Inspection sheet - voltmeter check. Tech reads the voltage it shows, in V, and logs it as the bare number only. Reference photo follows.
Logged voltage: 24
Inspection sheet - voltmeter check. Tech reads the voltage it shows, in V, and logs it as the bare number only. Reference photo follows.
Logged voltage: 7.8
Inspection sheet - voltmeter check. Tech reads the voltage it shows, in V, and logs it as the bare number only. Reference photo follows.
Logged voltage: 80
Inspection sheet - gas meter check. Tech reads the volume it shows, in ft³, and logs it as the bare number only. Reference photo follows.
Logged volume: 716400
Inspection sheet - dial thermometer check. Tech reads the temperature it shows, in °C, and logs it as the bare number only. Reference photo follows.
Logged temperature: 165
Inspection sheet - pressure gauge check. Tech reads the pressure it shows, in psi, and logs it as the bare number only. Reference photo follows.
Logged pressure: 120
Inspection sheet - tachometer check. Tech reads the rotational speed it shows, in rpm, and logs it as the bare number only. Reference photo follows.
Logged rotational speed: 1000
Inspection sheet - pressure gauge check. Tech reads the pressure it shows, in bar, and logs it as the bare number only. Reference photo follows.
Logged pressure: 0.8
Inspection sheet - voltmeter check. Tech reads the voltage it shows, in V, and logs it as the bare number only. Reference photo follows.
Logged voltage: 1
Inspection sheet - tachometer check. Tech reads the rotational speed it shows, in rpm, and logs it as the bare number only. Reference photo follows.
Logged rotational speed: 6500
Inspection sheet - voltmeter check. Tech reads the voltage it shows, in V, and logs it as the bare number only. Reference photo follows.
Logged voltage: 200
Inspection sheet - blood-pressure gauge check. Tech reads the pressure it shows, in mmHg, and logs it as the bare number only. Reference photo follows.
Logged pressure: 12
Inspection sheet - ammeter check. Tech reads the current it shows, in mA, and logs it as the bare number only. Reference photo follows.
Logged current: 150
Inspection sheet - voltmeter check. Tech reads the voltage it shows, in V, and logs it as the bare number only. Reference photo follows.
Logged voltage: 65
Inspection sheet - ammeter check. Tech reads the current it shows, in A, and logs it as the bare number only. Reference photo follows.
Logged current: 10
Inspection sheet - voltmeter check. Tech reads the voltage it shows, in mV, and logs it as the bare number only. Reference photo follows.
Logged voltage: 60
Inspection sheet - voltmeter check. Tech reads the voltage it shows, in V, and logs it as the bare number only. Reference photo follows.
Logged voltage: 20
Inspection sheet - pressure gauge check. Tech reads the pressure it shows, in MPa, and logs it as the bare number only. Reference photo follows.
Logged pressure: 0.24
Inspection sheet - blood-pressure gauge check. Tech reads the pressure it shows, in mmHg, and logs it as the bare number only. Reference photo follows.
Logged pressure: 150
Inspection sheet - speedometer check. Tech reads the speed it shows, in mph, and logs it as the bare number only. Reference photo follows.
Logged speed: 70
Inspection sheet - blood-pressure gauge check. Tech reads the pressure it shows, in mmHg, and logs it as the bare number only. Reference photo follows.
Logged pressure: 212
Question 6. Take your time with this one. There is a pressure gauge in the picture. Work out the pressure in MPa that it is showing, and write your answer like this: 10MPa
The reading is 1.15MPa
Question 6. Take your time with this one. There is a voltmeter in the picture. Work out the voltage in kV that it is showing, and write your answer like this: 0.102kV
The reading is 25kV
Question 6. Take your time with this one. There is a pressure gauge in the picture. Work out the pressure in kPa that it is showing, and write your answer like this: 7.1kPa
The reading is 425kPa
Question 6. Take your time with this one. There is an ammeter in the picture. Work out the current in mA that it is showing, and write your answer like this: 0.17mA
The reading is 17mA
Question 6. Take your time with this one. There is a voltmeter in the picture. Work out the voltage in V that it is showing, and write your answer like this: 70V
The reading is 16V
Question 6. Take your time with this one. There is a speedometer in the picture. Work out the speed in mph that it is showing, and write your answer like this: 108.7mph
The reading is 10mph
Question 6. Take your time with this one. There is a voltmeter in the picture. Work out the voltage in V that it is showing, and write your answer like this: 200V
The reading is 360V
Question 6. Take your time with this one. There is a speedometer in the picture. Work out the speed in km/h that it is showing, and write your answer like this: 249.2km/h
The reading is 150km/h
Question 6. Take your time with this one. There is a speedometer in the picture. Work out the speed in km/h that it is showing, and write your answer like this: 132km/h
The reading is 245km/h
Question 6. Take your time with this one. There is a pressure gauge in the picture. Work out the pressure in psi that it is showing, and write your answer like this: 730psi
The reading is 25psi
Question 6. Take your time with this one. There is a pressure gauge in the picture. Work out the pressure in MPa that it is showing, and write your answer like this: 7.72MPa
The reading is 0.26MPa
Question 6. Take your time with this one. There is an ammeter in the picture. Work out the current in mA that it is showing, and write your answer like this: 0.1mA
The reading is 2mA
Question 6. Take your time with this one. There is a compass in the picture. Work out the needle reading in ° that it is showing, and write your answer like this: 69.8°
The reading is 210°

Action item —
Collect each line above that contains the word "rotational" and copy it out in full.

Task answer —
Inspection sheet - tachometer check. Tech reads the rotational speed it shows, in rpm, and logs it as the bare number only. Reference photo follows.
Logged rotational speed: 1000
Inspection sheet - tachometer check. Tech reads the rotational speed it shows, in rpm, and logs it as the bare number only. Reference photo follows.
Logged rotational speed: 6500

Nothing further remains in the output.